Rivaroxaban versus Pradaxa? - Atrial Fibrillati...
Rivaroxaban versus Pradaxa?
How strange Pdotg - I can't help with experience of the drugs as I take Apixaban but Rivaroxaban is actually cheaper than Dabigatran at (US)$78 and $82 respectively. Is Rivaroxaban licensed in South Africa? Course it is - you are currently taking it - sorry senior moment!
I used Pradaxa for several months before my cardiologist changed me to apixaban. I had no problems with Pradaxa at all.
I started with Pradaxa but after a year or two had some stomach discomfort so switched to the Rivaroxaban and have been fine. It is frustrating to have to change meds when one is working well with no side effects, but hopefully you will do great on the Pradaxa.
I took Pradaxa daily for three months after my ablation procedure. No problems for me.
Could it have anything to do with the fact that Pradaxa now has an antidote (Praxbind)? I have been on Pradaxa since Aug 2014. I have had no problems with it beyond an original stomach uneasiness caused by taking an antacid. Pradaxa needs an acid stomach.
I wasn't aware that Pradaxa has an antidote, but that would perhaps make a difference to me, but I don't think the medical insurance is interested in the antidote. Patient welfare is not their top priority. A young clerk, no medical background, instructed me to ask my cardiologist to prescribe half the dose to reduce the cost!
The normal dose is 2x 150 mg daily. If you are taking verapamil, have a high risk of bleeding or are over 80 then the dose is 2x 110 mg daily. The tablets are taken 1 per 12 hours.
I have just read the above from the leaflet in the Pradaxa box. I hope it's useful.
Best wishes
It's possibly not being covered by your insurance due to suits currently ongoing for internal bleeding. At least that's what advertising here in US on TV says. They're always trying to get people in on class action suits against pharmaceuticals.

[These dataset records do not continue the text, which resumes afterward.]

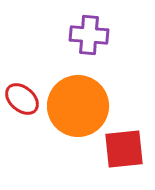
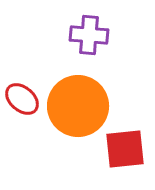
red square: moved 1 px right
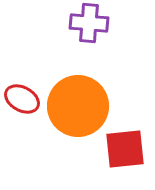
purple cross: moved 12 px up
red ellipse: rotated 12 degrees counterclockwise
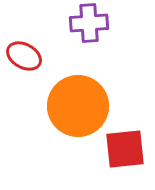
purple cross: rotated 9 degrees counterclockwise
red ellipse: moved 2 px right, 43 px up
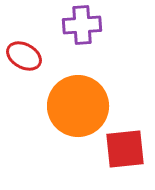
purple cross: moved 7 px left, 2 px down
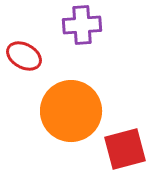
orange circle: moved 7 px left, 5 px down
red square: rotated 9 degrees counterclockwise
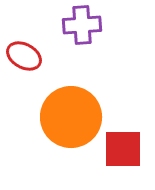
orange circle: moved 6 px down
red square: moved 2 px left; rotated 15 degrees clockwise
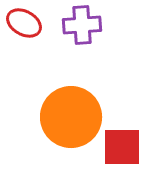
red ellipse: moved 33 px up
red square: moved 1 px left, 2 px up
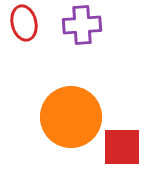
red ellipse: rotated 48 degrees clockwise
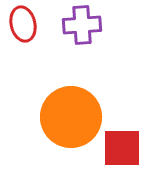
red ellipse: moved 1 px left, 1 px down
red square: moved 1 px down
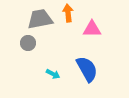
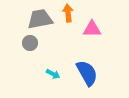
gray circle: moved 2 px right
blue semicircle: moved 4 px down
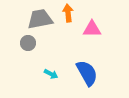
gray circle: moved 2 px left
cyan arrow: moved 2 px left
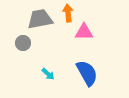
pink triangle: moved 8 px left, 3 px down
gray circle: moved 5 px left
cyan arrow: moved 3 px left; rotated 16 degrees clockwise
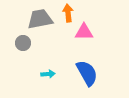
cyan arrow: rotated 48 degrees counterclockwise
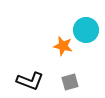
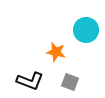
orange star: moved 7 px left, 6 px down
gray square: rotated 36 degrees clockwise
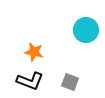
orange star: moved 22 px left
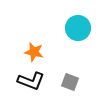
cyan circle: moved 8 px left, 2 px up
black L-shape: moved 1 px right
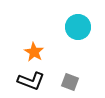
cyan circle: moved 1 px up
orange star: rotated 18 degrees clockwise
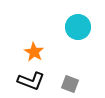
gray square: moved 2 px down
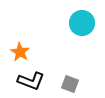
cyan circle: moved 4 px right, 4 px up
orange star: moved 14 px left
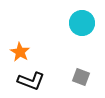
gray square: moved 11 px right, 7 px up
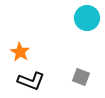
cyan circle: moved 5 px right, 5 px up
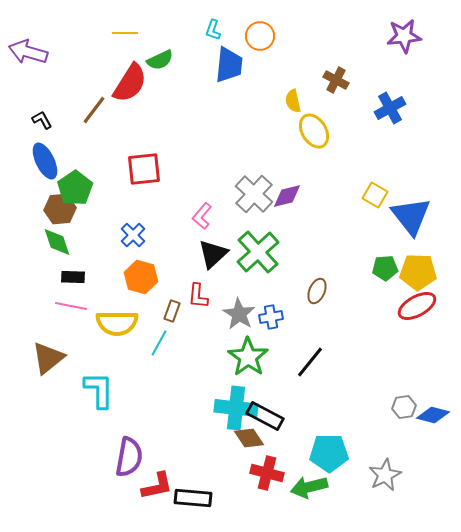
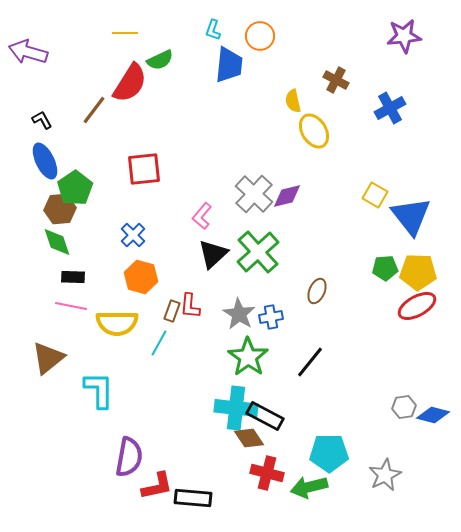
red L-shape at (198, 296): moved 8 px left, 10 px down
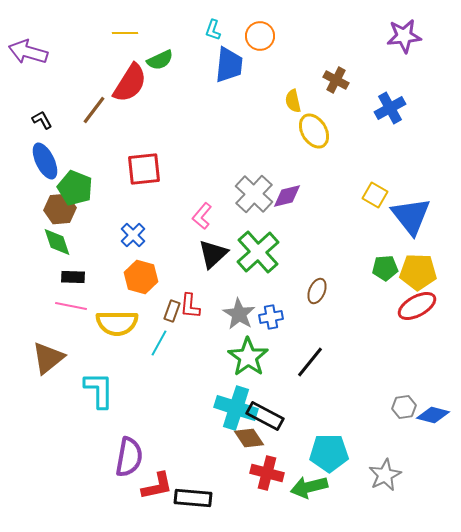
green pentagon at (75, 188): rotated 16 degrees counterclockwise
cyan cross at (236, 408): rotated 12 degrees clockwise
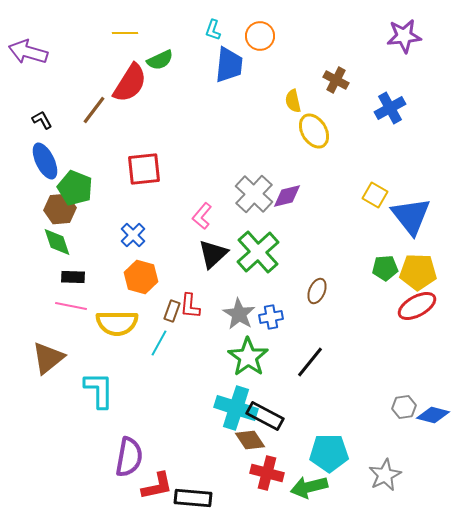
brown diamond at (249, 438): moved 1 px right, 2 px down
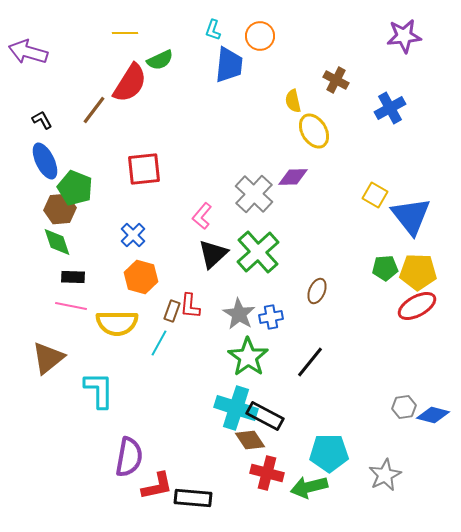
purple diamond at (287, 196): moved 6 px right, 19 px up; rotated 12 degrees clockwise
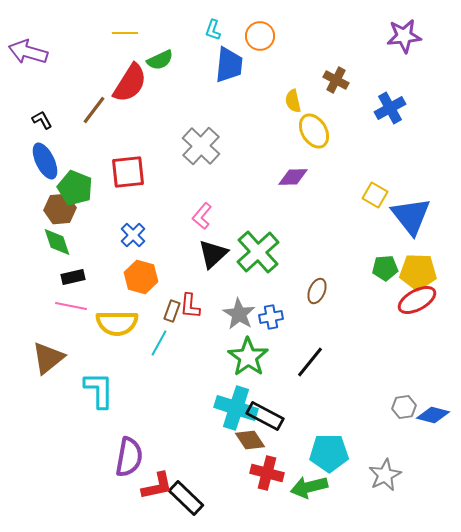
red square at (144, 169): moved 16 px left, 3 px down
gray cross at (254, 194): moved 53 px left, 48 px up
black rectangle at (73, 277): rotated 15 degrees counterclockwise
red ellipse at (417, 306): moved 6 px up
black rectangle at (193, 498): moved 7 px left; rotated 39 degrees clockwise
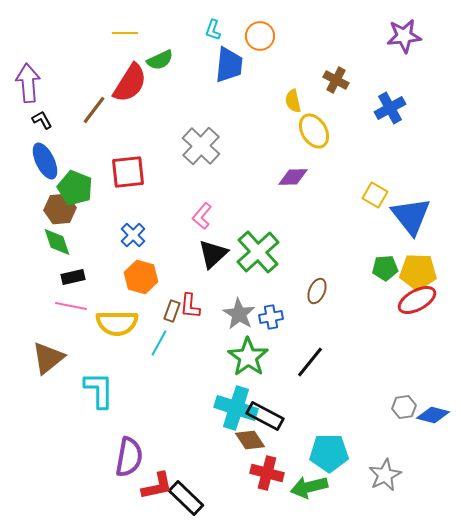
purple arrow at (28, 52): moved 31 px down; rotated 69 degrees clockwise
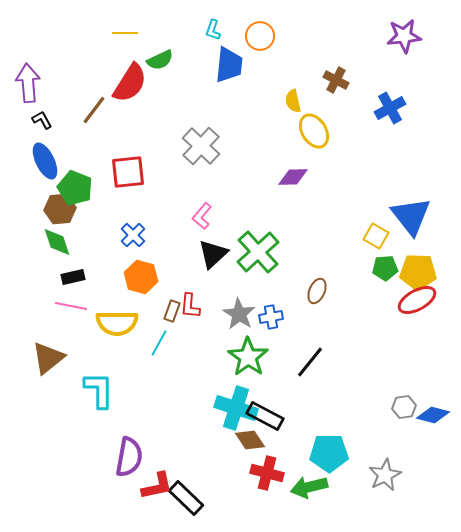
yellow square at (375, 195): moved 1 px right, 41 px down
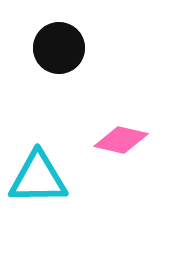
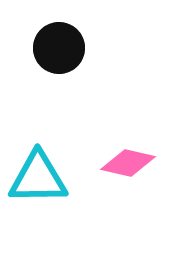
pink diamond: moved 7 px right, 23 px down
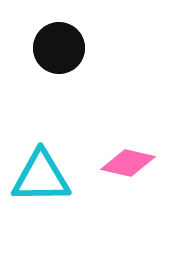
cyan triangle: moved 3 px right, 1 px up
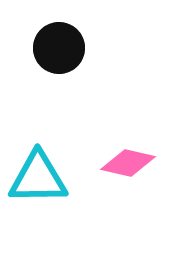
cyan triangle: moved 3 px left, 1 px down
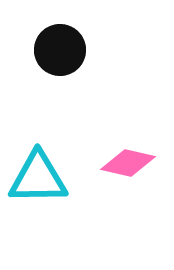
black circle: moved 1 px right, 2 px down
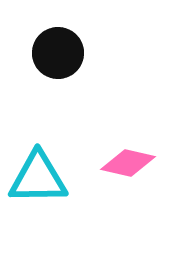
black circle: moved 2 px left, 3 px down
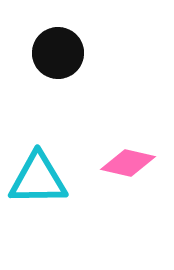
cyan triangle: moved 1 px down
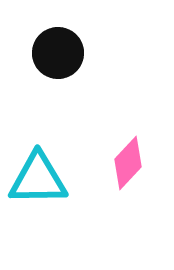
pink diamond: rotated 60 degrees counterclockwise
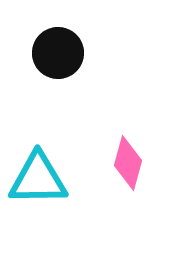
pink diamond: rotated 28 degrees counterclockwise
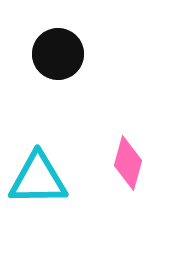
black circle: moved 1 px down
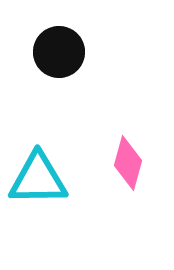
black circle: moved 1 px right, 2 px up
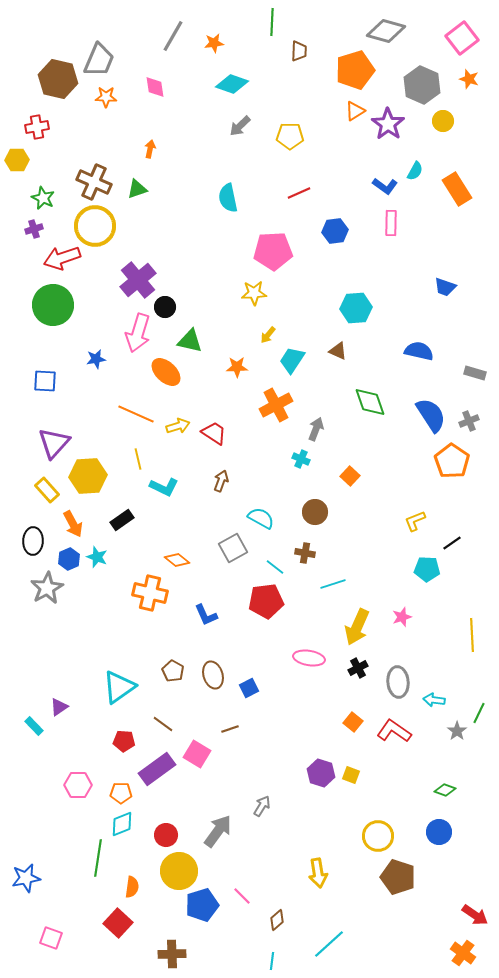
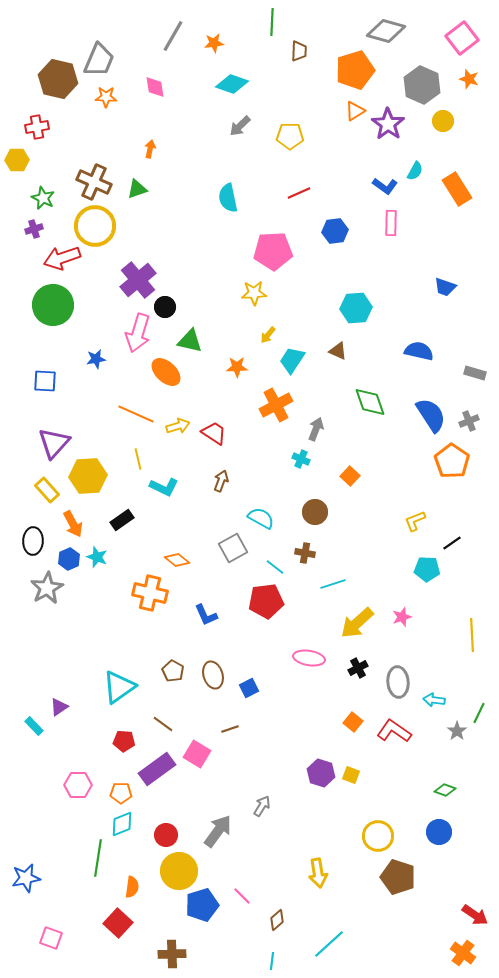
yellow arrow at (357, 627): moved 4 px up; rotated 24 degrees clockwise
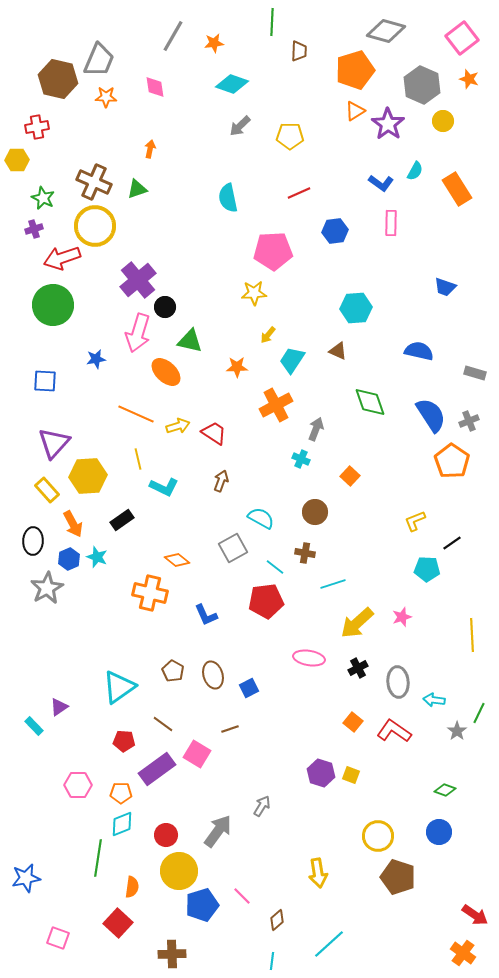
blue L-shape at (385, 186): moved 4 px left, 3 px up
pink square at (51, 938): moved 7 px right
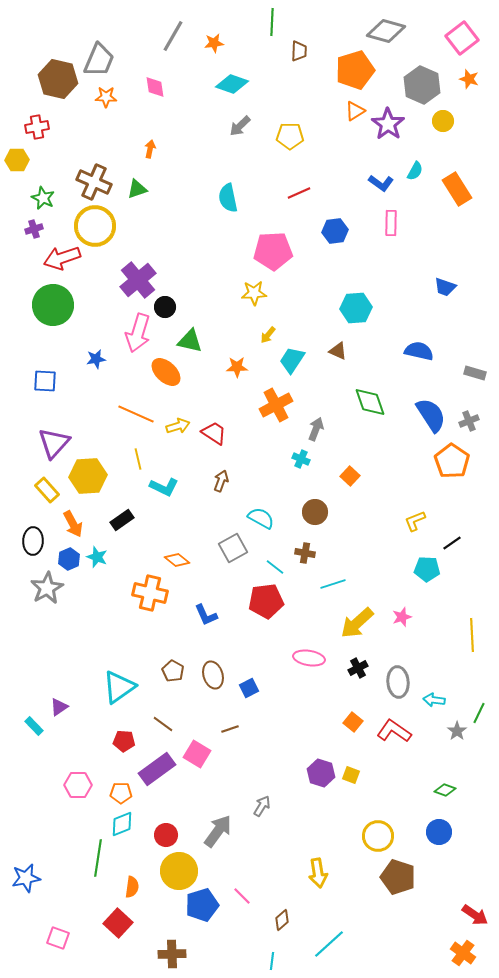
brown diamond at (277, 920): moved 5 px right
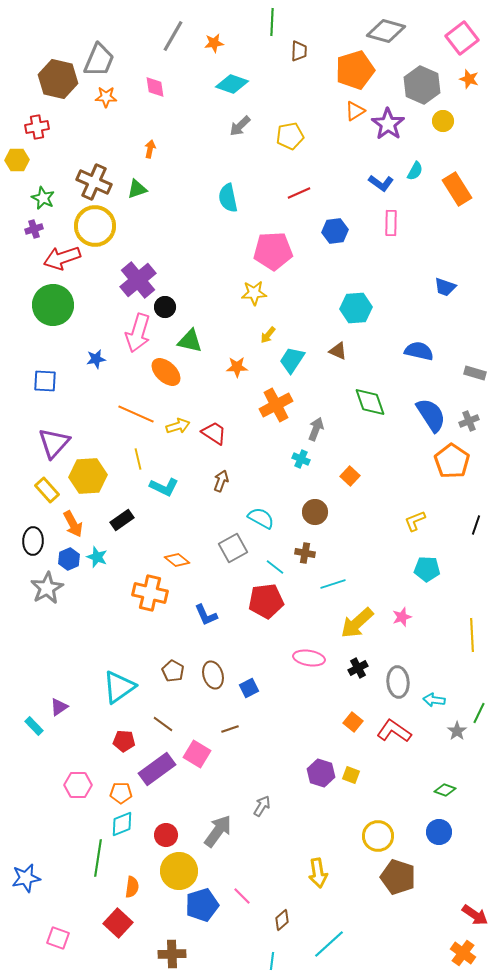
yellow pentagon at (290, 136): rotated 12 degrees counterclockwise
black line at (452, 543): moved 24 px right, 18 px up; rotated 36 degrees counterclockwise
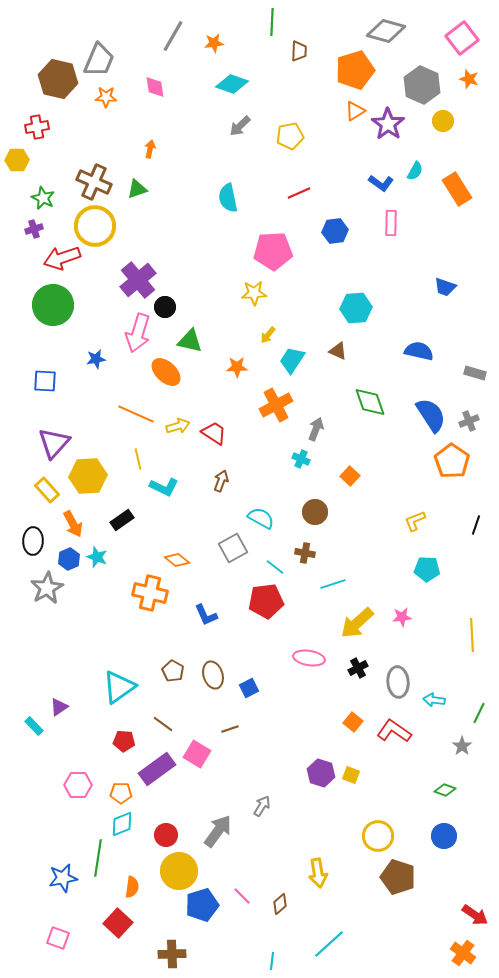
pink star at (402, 617): rotated 12 degrees clockwise
gray star at (457, 731): moved 5 px right, 15 px down
blue circle at (439, 832): moved 5 px right, 4 px down
blue star at (26, 878): moved 37 px right
brown diamond at (282, 920): moved 2 px left, 16 px up
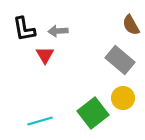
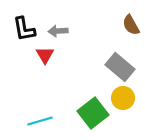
gray rectangle: moved 7 px down
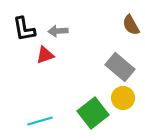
red triangle: rotated 42 degrees clockwise
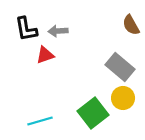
black L-shape: moved 2 px right
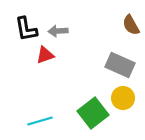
gray rectangle: moved 2 px up; rotated 16 degrees counterclockwise
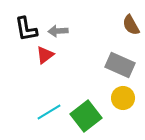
red triangle: rotated 18 degrees counterclockwise
green square: moved 7 px left, 3 px down
cyan line: moved 9 px right, 9 px up; rotated 15 degrees counterclockwise
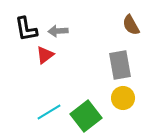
gray rectangle: rotated 56 degrees clockwise
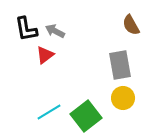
gray arrow: moved 3 px left; rotated 30 degrees clockwise
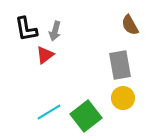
brown semicircle: moved 1 px left
gray arrow: rotated 102 degrees counterclockwise
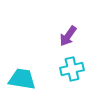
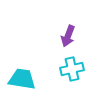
purple arrow: rotated 15 degrees counterclockwise
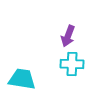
cyan cross: moved 5 px up; rotated 15 degrees clockwise
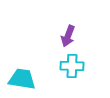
cyan cross: moved 2 px down
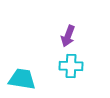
cyan cross: moved 1 px left
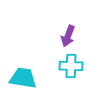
cyan trapezoid: moved 1 px right, 1 px up
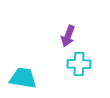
cyan cross: moved 8 px right, 2 px up
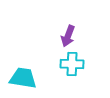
cyan cross: moved 7 px left
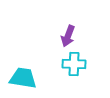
cyan cross: moved 2 px right
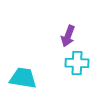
cyan cross: moved 3 px right, 1 px up
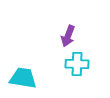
cyan cross: moved 1 px down
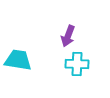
cyan trapezoid: moved 5 px left, 18 px up
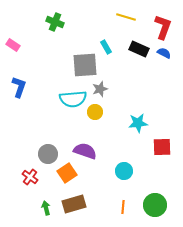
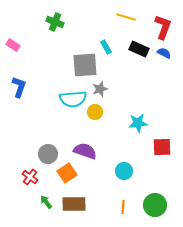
brown rectangle: rotated 15 degrees clockwise
green arrow: moved 6 px up; rotated 24 degrees counterclockwise
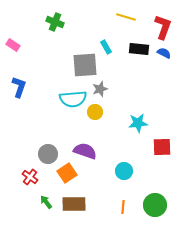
black rectangle: rotated 18 degrees counterclockwise
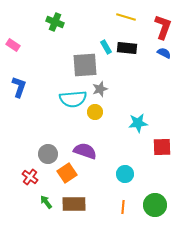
black rectangle: moved 12 px left, 1 px up
cyan circle: moved 1 px right, 3 px down
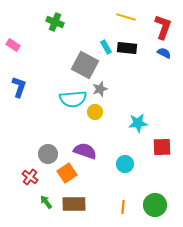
gray square: rotated 32 degrees clockwise
cyan circle: moved 10 px up
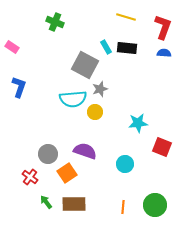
pink rectangle: moved 1 px left, 2 px down
blue semicircle: rotated 24 degrees counterclockwise
red square: rotated 24 degrees clockwise
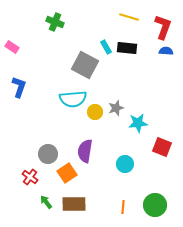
yellow line: moved 3 px right
blue semicircle: moved 2 px right, 2 px up
gray star: moved 16 px right, 19 px down
purple semicircle: rotated 100 degrees counterclockwise
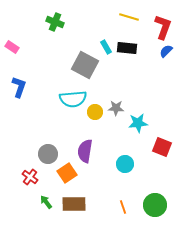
blue semicircle: rotated 48 degrees counterclockwise
gray star: rotated 21 degrees clockwise
orange line: rotated 24 degrees counterclockwise
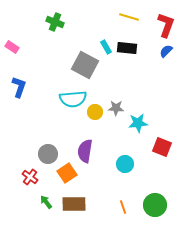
red L-shape: moved 3 px right, 2 px up
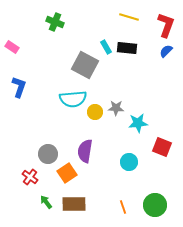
cyan circle: moved 4 px right, 2 px up
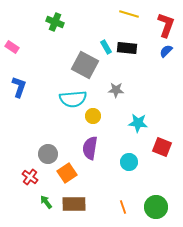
yellow line: moved 3 px up
gray star: moved 18 px up
yellow circle: moved 2 px left, 4 px down
cyan star: rotated 12 degrees clockwise
purple semicircle: moved 5 px right, 3 px up
green circle: moved 1 px right, 2 px down
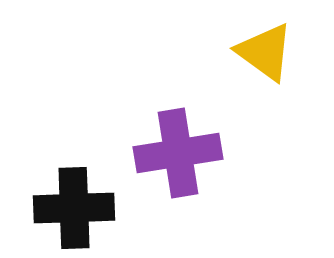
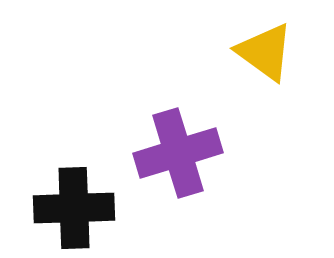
purple cross: rotated 8 degrees counterclockwise
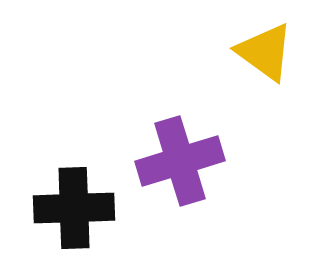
purple cross: moved 2 px right, 8 px down
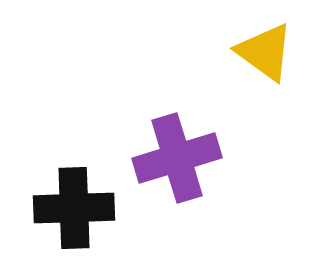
purple cross: moved 3 px left, 3 px up
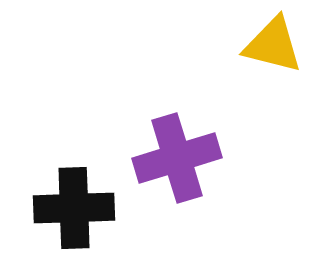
yellow triangle: moved 8 px right, 7 px up; rotated 22 degrees counterclockwise
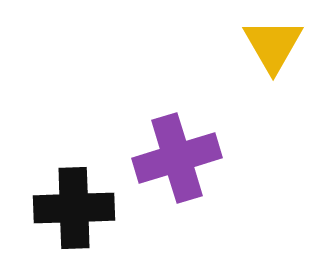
yellow triangle: rotated 46 degrees clockwise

Interesting idea. I hadn't thought of that, but I suspect the real reason is money. They are trying to force me to go on warfarin as it is dirt cheap!
As someone who had a warfarin related stroke ( at least that was a MD's guess", I would resist warfarin with a passion. Not to mention the lifestyle restrictions warfarin brings.
I have not heard of a warfarin related stroke. To me this means warfarin is the contributor to the stroke. Please could you explain.
I have heard of a stroke when on warfarin but that was when the INR was below the therapeutic range when warfarin doesn't provide protection anyway. That is one of the advantages of the NOACs.
My stroke was hemorrhagic in nature and not related to clotting. Apparently there is a higher incidence of spontaneous bleeds while on warfarin compared to the newer medications and so I was switched to rivoraxaban as a result. It should be noted that this episode occured just 3 weeks after a PVI ablation and so my INR had been manipulated a bit for that, which could also have been a factor
In preparation for my ablation my target range was 2.5 to 3.5 although in the event on the day of the ablation it was only 2.2 (it had been swinging all over the place due to some natural intollerance to warfarin and the AF itself)
The hospital's / hospital policy is to take the warfarin up to and including the night before and then also on the day of the ablation so there was no gap. Mine did actually dip in the few days afterwards (I bought a coaguchek for the swinging reasons) so I increased my daily warfarin.